Aufgabenliste
(a) Stimmen diese Aussagen mit dem Textauszug überein? Antworte jeweils mit Ja oder Nein und zitiere die entscheidenden Worte wörtlich. (i) PR-Coach Christian hat das Restaurant Chuen Cheng Ku empfohlen. (ii) Die Gruppe hat Rindermagen gegessen. (iii) Der Gruppe wurden Hühnerfüße angeboten.
(b) Zähle alle Sehenswürdigkeiten auf, an denen laut Textauszug der Themsen-Spaziergang vorbeiführte.

Textauszug
- - -

Ethnologie in London

Verfasst am Mi.05.03.08

Am Montag gab es den touristisch-obligatorischen Themsen-Spaziergang, vorbei an Big Ben, Globe Theater (da muss ich im Sommer mal rein) und Tower-Bridge. Danach haben Rheinhold, Lisa, ihre mexikanische Freundin Carmen und ich chinesisch gegessen. Wir waren im Chuen Cheng Ku, das mir PR-Coach Christian empfohlen hatte. Wir haben uns Dim Sum gegönnt, d.h. kaum englisch-sprechende Chinesinnen fahren mit einem Wägelchen voller Häppchen an deinem Tisch vorbei, und du sagst yes oder No. Und weil alles so schön Häppchenhaft ist, traut man sich auch die Haifischflossen und Schnecken zu. Nur vor dem Rindermagen haben wir kapituliert (den gibt’s dann auch im Sommer), und Hühnerfüße wurden uns gar nicht erst angeboten. Es war lecker und spannend. Und dass bei Chuen auch viele Asiaten essen – und nicht nur die Touris – spricht ebenfalls für dies Restaurant in London-Chinatown.

- - -

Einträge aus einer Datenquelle
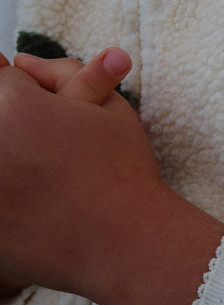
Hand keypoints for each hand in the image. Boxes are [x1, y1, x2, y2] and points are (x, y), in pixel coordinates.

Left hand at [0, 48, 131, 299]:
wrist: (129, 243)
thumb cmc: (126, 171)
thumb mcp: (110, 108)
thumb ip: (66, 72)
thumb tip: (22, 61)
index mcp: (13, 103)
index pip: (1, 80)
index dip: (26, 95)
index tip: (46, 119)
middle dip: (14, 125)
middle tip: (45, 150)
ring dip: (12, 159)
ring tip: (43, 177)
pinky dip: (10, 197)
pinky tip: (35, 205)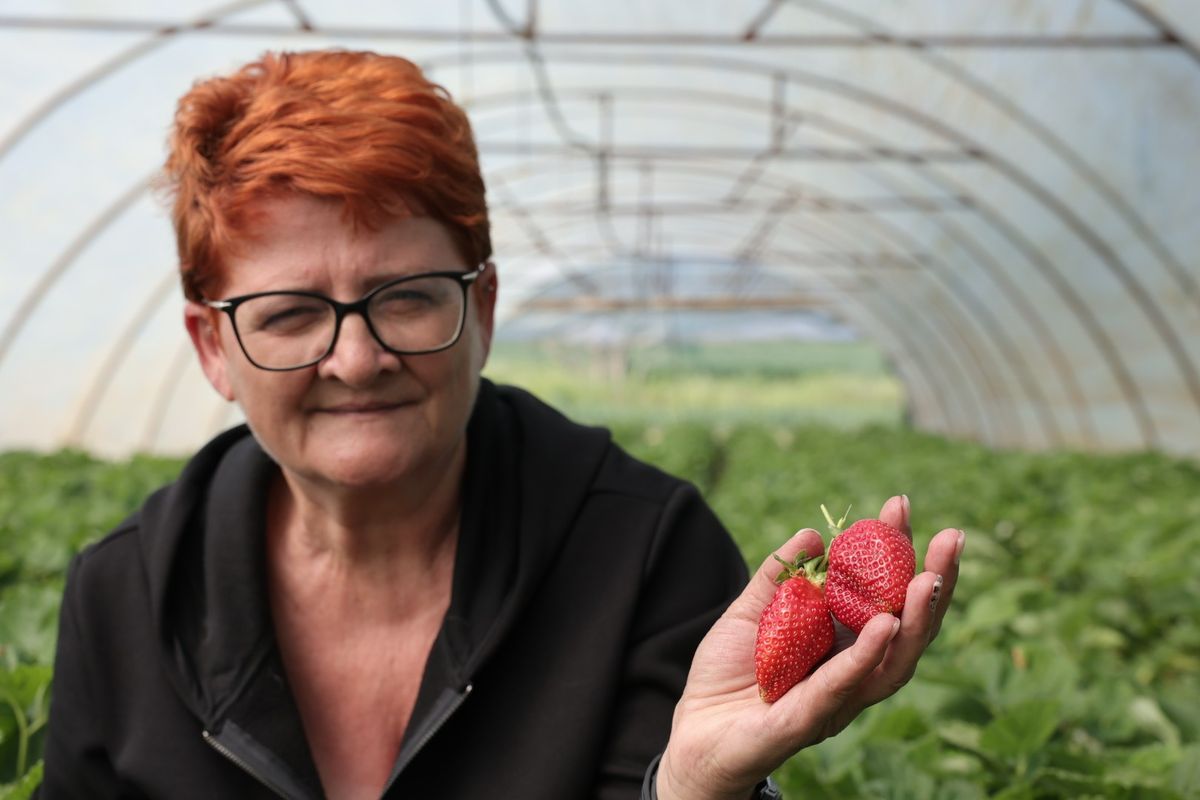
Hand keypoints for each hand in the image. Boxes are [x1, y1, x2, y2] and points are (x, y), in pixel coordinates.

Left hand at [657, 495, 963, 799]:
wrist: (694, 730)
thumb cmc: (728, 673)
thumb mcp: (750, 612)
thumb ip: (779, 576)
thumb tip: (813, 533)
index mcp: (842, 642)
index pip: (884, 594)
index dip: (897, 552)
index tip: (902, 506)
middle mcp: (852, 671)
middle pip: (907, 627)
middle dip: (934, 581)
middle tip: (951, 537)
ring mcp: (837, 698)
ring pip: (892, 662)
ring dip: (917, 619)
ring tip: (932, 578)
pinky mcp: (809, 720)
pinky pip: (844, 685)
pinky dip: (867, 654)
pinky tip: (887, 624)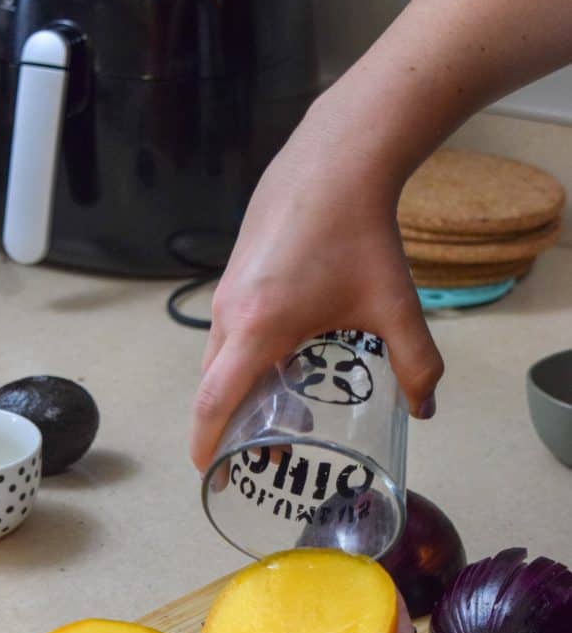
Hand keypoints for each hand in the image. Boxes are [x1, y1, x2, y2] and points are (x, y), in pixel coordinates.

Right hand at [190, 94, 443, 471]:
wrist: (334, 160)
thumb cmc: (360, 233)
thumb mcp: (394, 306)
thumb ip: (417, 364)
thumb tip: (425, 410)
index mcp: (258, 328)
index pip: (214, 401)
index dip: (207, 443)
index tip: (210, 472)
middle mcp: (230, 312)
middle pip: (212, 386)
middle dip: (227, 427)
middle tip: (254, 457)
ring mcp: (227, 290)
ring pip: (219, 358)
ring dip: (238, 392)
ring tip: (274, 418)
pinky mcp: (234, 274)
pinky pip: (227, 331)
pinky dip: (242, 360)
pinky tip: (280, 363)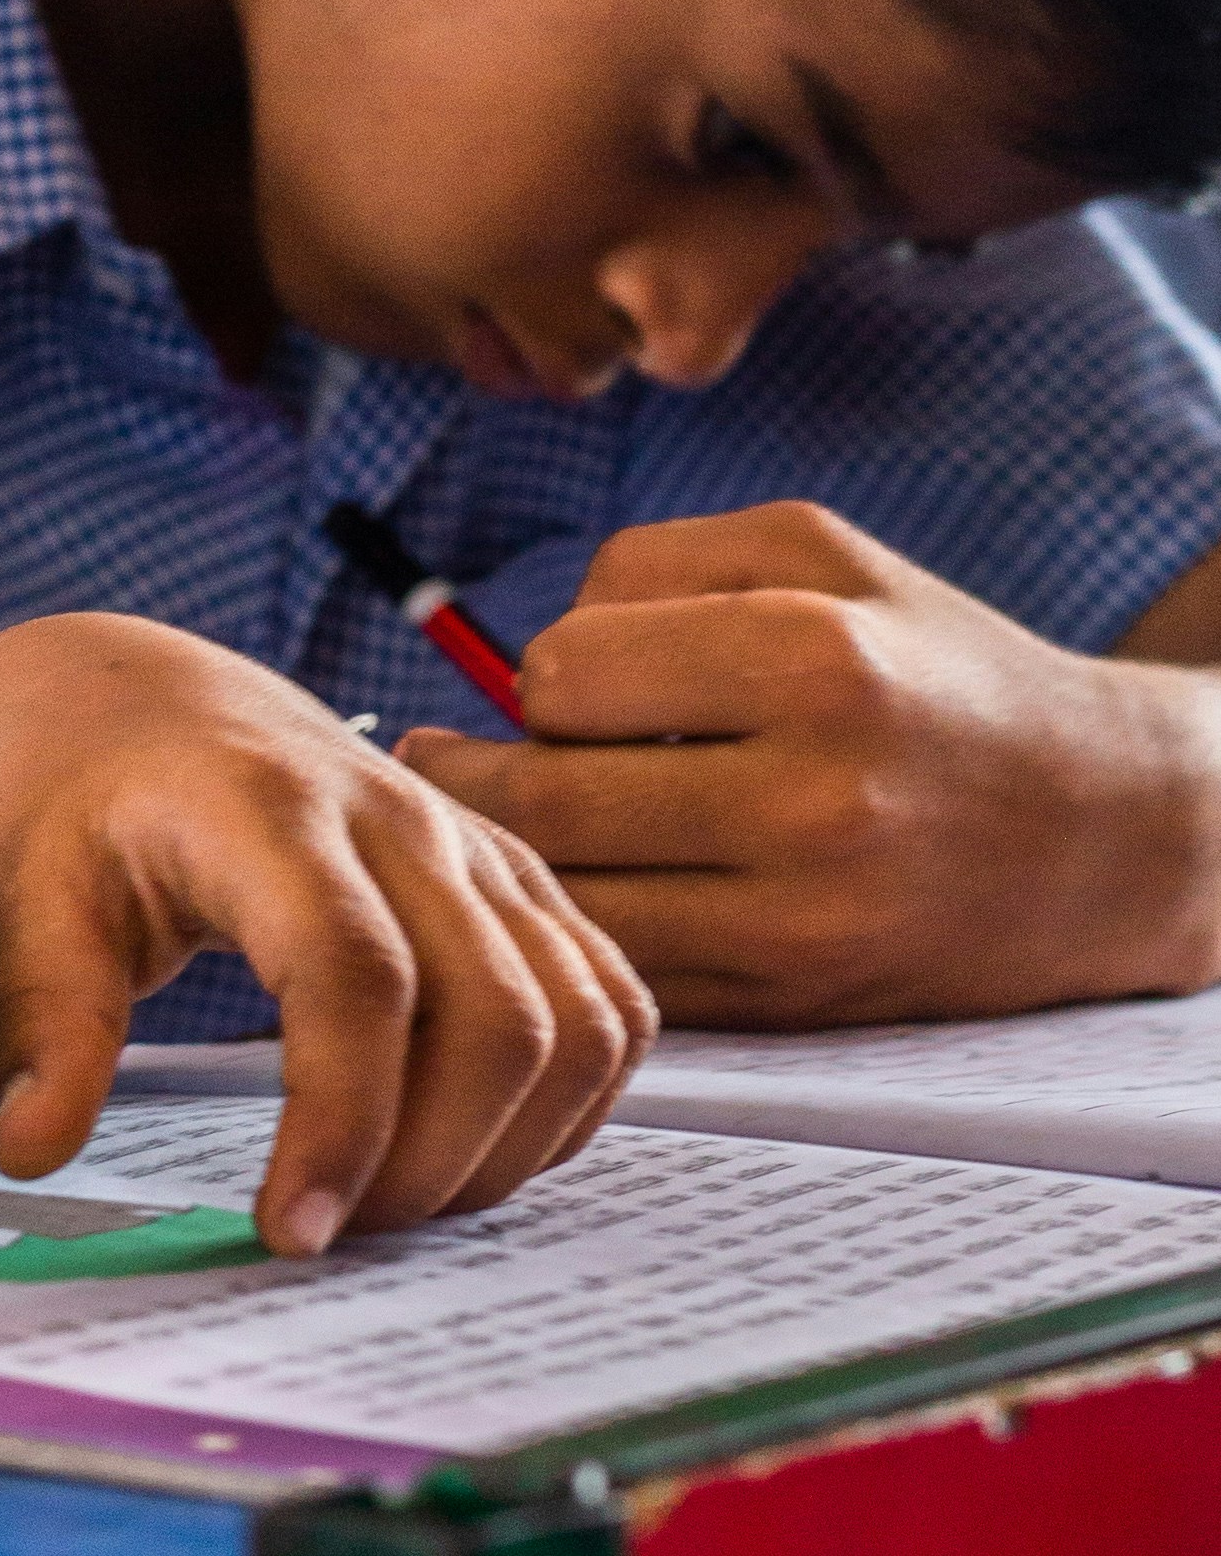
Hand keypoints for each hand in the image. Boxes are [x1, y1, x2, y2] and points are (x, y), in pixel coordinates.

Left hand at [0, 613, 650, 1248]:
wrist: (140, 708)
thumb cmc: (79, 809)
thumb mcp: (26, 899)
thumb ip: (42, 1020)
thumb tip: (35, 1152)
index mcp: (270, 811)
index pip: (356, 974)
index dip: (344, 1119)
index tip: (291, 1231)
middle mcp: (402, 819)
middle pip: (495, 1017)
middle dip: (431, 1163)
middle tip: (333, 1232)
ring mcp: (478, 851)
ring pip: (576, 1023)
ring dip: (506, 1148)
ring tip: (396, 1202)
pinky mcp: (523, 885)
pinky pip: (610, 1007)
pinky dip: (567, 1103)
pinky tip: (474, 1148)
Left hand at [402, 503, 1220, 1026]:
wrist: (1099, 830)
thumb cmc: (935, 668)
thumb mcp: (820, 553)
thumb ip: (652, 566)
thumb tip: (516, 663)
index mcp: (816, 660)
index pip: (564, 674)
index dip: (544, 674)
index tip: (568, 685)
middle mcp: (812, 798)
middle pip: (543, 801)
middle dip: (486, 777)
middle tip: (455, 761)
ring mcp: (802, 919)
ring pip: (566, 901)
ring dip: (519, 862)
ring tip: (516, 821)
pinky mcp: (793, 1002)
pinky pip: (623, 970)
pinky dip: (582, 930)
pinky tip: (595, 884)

- - -

Lösungen
(a)
(i) Ja: „das mir PR-Coach Christian empfohlen hatte“
(ii) Nein: „Nur vor dem Rindermagen haben wir kapituliert“
(iii) Nein: „Hühnerfüße wurden uns gar nicht erst angeboten“

(b) Big Ben, Globe Theater, Tower-Bridge